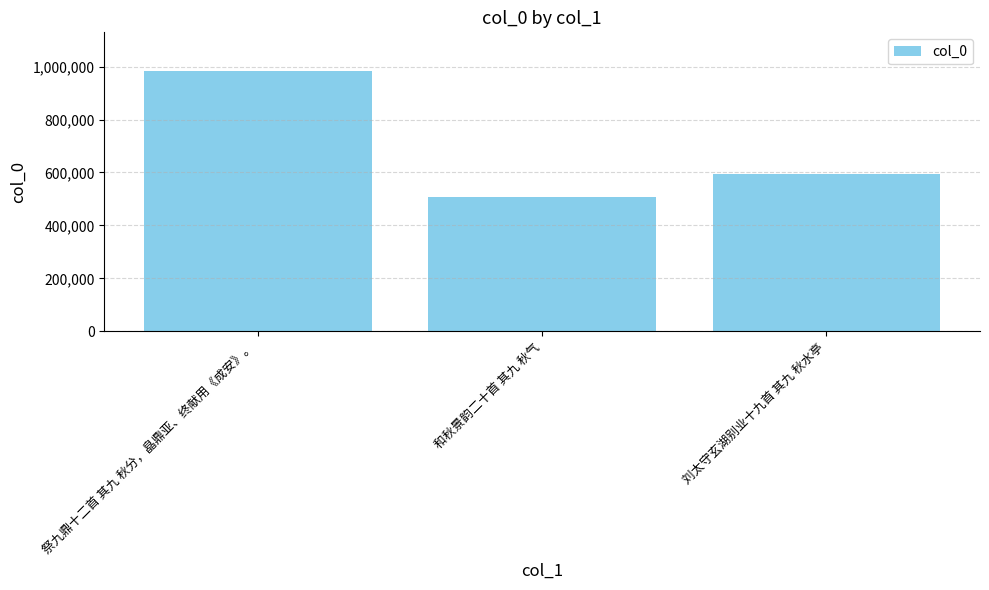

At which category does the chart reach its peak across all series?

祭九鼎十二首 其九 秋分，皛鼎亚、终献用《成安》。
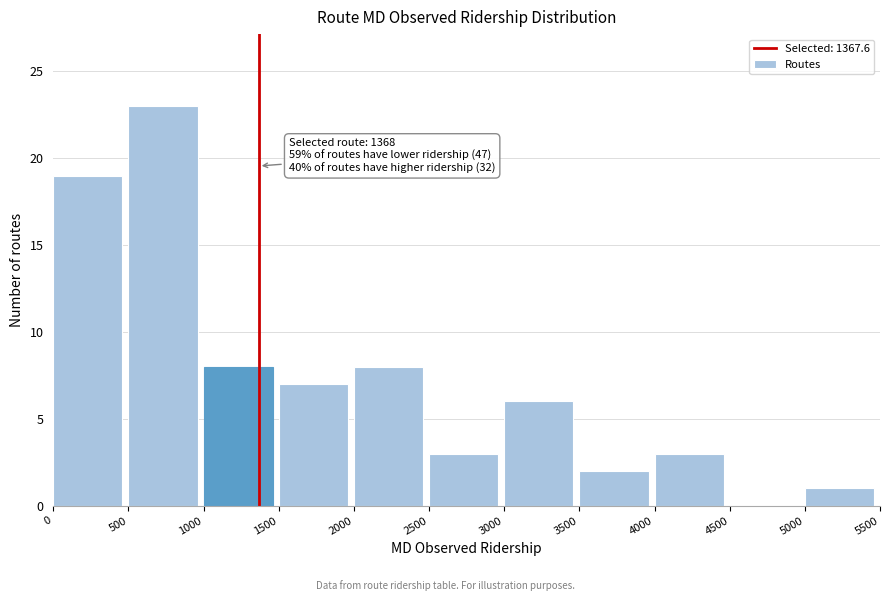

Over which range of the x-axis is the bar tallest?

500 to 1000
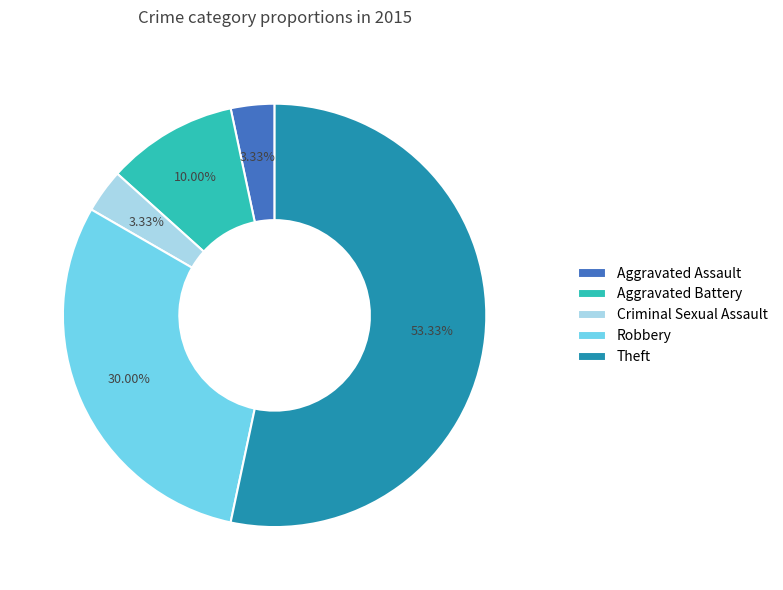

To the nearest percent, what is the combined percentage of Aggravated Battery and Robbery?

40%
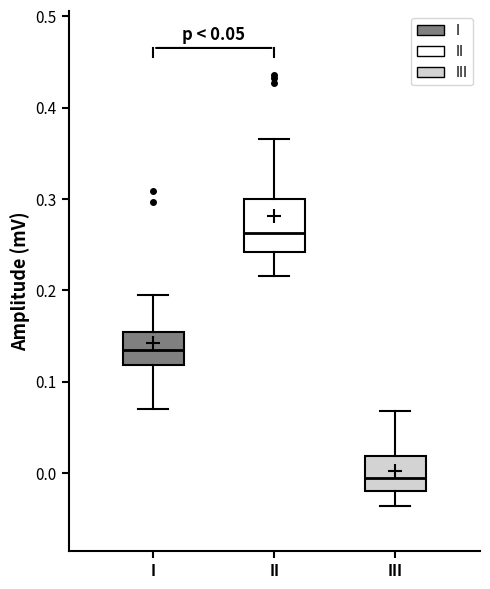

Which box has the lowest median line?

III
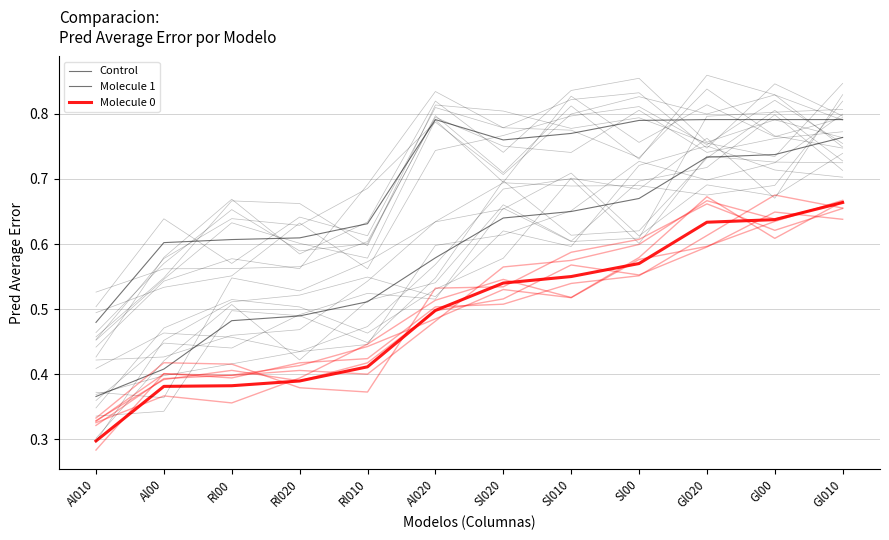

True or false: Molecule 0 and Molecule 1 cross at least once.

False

---

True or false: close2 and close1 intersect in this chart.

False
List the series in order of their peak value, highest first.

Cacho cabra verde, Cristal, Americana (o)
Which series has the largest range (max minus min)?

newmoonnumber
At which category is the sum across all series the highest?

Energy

Work instruction:
Count how many lines in the rows above contain the string "peak", treating uppercase and lowercase as different. Reply with the number only.

Task solution:
2